Was müsste die Politik konkret tun?
Das Zentrale ist die Aufgabe: Der Staat muss handlungsfähig sein. Die Wahrnehmung ist seit 2015 eine andere, im Grunde wurde der Eindruck vermittelt: "Ja, da können wir doch nichts machen, wenn die jetzt an der Grenze stehen." Das war meines Erachtens ein Fehler. Und ich finde, das darf thematisiert werden. Da ist man noch kein Rassist, wenn man das sagt und mehr Kontrolle und Handlungsfähigkeit des Staats wünscht.
Zugleich müssen die anderen Parteien deutlich machen, dass man sich nicht ständig übertrumpft. Ich sehe schon das Problem, dass wir in eine Spirale geraten, bei der jeder noch eins oben draufsetzen will. Zentral ist, zu klären: Was ist tatsächlich durchsetzbar? Was kann ein Land, was kann die EU erreichen? Was ist mit völkerrechtlichen Verpflichtungen? Und eben nicht in eine Eskalationsrhetorik zu verfallen und den Leuten das Blaue vom Himmel runter zu versprechen, was nicht durchsetzbar ist. Ich halte das Ruanda-Modell zu propagieren für unredlich – da möge man mir mal den afrikanischen Staat zeigen, der tatsächlich dazu bereit ist. Da wird es nicht allzu viele geben.
Die Bauern gehen auf die Straße, es gibt Demos pro Israel und pro Palästina, jetzt wird gegen die AfD demonstriert. Ist das ein Ausdruck, dass die Menschen politischer werden, oder sollte uns das eher warnen?
In der Politikwissenschaft geht man davon aus, dass ein gewisses Maß von Partizipation zu einer freiheitlichen Demokratie dazugehört, also dass Menschen für oder gegen etwas demonstrieren. Aber wir erleben derzeit, ich würde fast schon sagen, eine "Übermobilisierung". Ein gewisses Maß an Mobilisierung muss sein, aber wenn es sehr viele Bevölkerungsgruppen erreicht und zum Teil grenzwertig, dann wird es eher zu einem Krisenphänomen. Noch ist alles im Normalmaß, ich würde jetzt keine Krise herbeireden wollen. Aber wenn das nun wochenlang so weitergeht, dass ständig jemand gegen etwas ist, dann würde ich das als Krisenphänomen wahrnehmen.
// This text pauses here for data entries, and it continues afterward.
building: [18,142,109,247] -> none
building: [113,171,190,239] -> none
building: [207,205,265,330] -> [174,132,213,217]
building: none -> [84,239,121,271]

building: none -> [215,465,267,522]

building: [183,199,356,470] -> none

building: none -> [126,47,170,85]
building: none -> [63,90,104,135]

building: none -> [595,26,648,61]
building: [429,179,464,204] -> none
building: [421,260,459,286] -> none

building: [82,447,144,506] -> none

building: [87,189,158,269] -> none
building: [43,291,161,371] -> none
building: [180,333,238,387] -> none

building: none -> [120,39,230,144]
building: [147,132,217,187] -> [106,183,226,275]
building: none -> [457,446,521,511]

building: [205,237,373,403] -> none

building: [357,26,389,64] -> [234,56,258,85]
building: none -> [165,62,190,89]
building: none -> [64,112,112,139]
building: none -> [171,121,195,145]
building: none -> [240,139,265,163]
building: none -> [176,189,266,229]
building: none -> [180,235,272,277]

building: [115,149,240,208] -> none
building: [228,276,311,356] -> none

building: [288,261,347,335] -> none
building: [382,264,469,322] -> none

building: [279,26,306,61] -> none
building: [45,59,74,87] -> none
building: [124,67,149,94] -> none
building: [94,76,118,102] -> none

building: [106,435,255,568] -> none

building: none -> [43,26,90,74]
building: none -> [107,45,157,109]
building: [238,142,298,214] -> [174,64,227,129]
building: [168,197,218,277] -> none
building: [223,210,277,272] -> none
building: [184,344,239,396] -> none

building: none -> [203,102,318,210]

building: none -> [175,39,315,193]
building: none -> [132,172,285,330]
Haben wir die Fähigkeit verloren, in Dialog miteinander zu gehen?
Die Fähigkeit nicht, aber die Orte, an denen das stattfindet: Wenn man sich überlegt, wie viele Wirtshäuser zugemacht haben, wie viele Stammtische es nicht mehr gibt, wie viele Leute lieber ins Fitnessstudio gehen, statt sich in einem Verein auseinanderzusetzen. Lieferdienste statt Restaurantbesuche, Online-Shopping statt Geschäft – es fehlt schlicht an den Gelegenheiten zum Austausch.